An Immunologist Answers Common Questions About the Coronavirus Vaccines

Wondering how effective the COVID-19 vaccines are or how long immunity lasts? This medical expert and investigator on the vaccines' clinical trials has the answers you need.

With vaccinations to tackle the coronavirus (COVID-19) pandemic well underway, your mind may be swirling with dozens of burning Qs about the various vaccines and their effects. That's why Purvi Parikh, M.D. — an allergist and immunologist with the Allergy & Asthma Network who worked on the Pfizer and AstraZeneca vaccine trials at NYU Langone — is here to clear up any confusion.

How do these vaccines work?

"The Pfizer and Moderna vaccines use a new technology known as messenger RNA. It’s like a cheat sheet of instructions, a blueprint that essentially tricks your cells into thinking they’ve been infected with COVID-19. It does this by mimicking a part of the virus called the spike, or S protein, which is believed to cause the infection by binding to our cells. That in turn gets your immune system to mount a response.

To be clear: You are not being injected with the virus. Your cells just think you’ve been injected with it. The AstraZeneca vaccine, on the other hand, uses inactivated cold viruses loaded with COVID-19 genes to prompt your immune system to respond. [Note: The Food and Drug Administration hasn't yet approved the AstraZeneca vaccine for use in the U.S.] With all three vaccines, you will need two injections about one month apart. It takes two doses to achieve the strong immune response that stops the virus."

Are they safe?

"Yes, they area. But there’s so much misinformation out there. The message I want to send is this: Trust the scientific process. The National Institutes of Health and the FDA are doing their due diligence. I see examples of that on a daily basis. You can be assured that the same rigorous scientific process used to create any vaccine has been followed with the COVID-19 vaccines, along with all the proper safety checks and balances." (FYI, you can look to this guide for a general idea of when you'll get the vaccine.)

What about possible side effects?

"The most common have been fever, fatigue, muscle aches, and chills. Some people had muscle aches and pain at the injection site in their arm. But not everyone gets them, and for those who do, all the side effects have resolved within a few days."

How long will immunity last after you get vaccinated?

"That is the million-dollar question. We don’t know. What we do know is that people who have gotten sick with COVID-19 still have good immunity four, five, even six months later. That’s a positive sign. But on the flip side, we are also seeing cases of reinfection, as well as the loss of antibodies. While rare, the reinfections have been severe in some cases.

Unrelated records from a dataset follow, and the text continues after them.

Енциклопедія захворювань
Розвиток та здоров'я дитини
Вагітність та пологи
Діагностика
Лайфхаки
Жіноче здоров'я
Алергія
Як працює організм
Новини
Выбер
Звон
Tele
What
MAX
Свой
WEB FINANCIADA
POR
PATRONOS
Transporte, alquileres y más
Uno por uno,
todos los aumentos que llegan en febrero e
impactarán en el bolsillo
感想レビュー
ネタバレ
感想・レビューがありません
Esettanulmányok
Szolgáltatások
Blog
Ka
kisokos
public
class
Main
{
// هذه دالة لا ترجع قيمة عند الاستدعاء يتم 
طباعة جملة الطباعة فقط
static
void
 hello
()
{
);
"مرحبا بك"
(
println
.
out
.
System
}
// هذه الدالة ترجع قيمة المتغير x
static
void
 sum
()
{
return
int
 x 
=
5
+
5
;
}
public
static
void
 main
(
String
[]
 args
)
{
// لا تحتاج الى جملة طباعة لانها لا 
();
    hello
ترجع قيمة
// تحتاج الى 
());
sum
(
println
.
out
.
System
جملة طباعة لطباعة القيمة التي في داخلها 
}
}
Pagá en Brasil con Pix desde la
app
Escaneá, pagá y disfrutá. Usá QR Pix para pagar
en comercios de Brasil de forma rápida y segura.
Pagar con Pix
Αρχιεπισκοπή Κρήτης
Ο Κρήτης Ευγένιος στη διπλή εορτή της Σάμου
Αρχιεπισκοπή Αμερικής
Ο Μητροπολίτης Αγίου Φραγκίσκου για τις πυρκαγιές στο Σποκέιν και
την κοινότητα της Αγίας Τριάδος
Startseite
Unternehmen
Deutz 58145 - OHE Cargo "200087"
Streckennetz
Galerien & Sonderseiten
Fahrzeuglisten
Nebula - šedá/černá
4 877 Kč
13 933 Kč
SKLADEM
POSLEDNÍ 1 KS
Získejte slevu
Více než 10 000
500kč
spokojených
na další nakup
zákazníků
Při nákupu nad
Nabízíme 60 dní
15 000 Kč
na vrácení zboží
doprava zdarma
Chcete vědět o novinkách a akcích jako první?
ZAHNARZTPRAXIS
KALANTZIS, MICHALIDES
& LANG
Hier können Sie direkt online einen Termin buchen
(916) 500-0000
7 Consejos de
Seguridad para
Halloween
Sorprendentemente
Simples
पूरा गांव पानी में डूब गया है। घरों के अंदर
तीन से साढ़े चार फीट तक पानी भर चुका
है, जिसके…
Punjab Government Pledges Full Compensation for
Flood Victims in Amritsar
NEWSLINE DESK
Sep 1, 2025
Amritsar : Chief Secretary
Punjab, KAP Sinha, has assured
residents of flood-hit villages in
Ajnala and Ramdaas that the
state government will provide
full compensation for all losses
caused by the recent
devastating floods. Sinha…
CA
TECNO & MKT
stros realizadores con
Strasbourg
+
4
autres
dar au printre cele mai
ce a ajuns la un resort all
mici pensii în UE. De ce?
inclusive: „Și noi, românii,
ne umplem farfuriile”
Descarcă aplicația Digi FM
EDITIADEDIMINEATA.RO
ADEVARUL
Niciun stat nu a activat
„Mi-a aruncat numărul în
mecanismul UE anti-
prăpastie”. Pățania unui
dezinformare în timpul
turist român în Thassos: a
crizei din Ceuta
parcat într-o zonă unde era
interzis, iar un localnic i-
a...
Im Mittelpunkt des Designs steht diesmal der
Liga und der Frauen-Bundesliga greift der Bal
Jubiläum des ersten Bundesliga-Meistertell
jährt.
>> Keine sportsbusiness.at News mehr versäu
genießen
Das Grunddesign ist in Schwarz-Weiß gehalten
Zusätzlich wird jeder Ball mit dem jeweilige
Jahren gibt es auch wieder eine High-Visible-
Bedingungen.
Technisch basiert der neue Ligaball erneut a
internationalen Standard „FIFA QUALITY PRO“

The immunity part of it is complicated. We hear a lot about antibodies, but there’s another critical component of your immune system called T cells, which help target and destroy cells in the body infected by viruses. A lot of the vaccine trials are looking at antibody immunity and T cell immunity — because if you have both, that really improves your chances of not getting sick."

How many people need to be vaccinated to achieve herd immunity?

"Most epidemiologists and virologists say that 70 to 80 percent of the population needs to get the vaccine for that to happen. People say, 'Why don’t we just let everybody get sick and reach herd immunity that way?' But that would harm many people because some COVID-19 patients become very ill and die. Even for those who survive, there can be long-term effects. Some are still struggling eight months later with blood clots, scarred lungs, or neurological issues. And it’s not just older adults — it’s a lot of young, previously healthy people too.

Remember, the vaccine is all we have. There is no other defense against this virus besides social distancing and wearing masks. If people don’t get the vaccine, we’ll never get to herd immunity."